### Instructions for the task
Transcribe exactly everything in the data below from the line containing "s peligrosas para los poderes . Decía Eli" down to the line containing "on la conciencia.", both lines included and nothing further.

### Available records
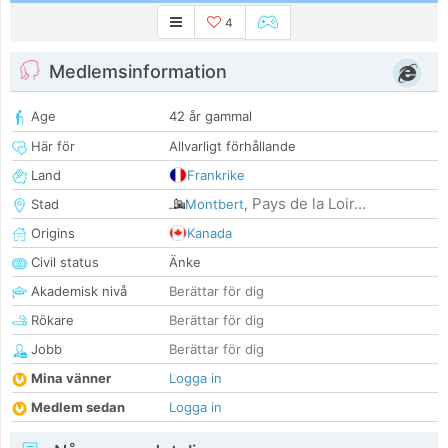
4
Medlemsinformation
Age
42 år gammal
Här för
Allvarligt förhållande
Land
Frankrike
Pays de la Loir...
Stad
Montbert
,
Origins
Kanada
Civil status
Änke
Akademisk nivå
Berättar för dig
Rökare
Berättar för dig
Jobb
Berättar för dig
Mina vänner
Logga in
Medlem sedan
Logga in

==

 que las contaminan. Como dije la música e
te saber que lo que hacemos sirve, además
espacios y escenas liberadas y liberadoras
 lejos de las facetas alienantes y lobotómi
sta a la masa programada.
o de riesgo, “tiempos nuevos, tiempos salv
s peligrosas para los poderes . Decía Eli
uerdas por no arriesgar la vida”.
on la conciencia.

--

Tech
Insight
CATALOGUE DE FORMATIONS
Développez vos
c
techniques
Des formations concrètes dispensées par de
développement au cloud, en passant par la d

### Exercise answer
s peligrosas para los poderes . Decía Eli
uerdas por no arriesgar la vida”.
on la conciencia.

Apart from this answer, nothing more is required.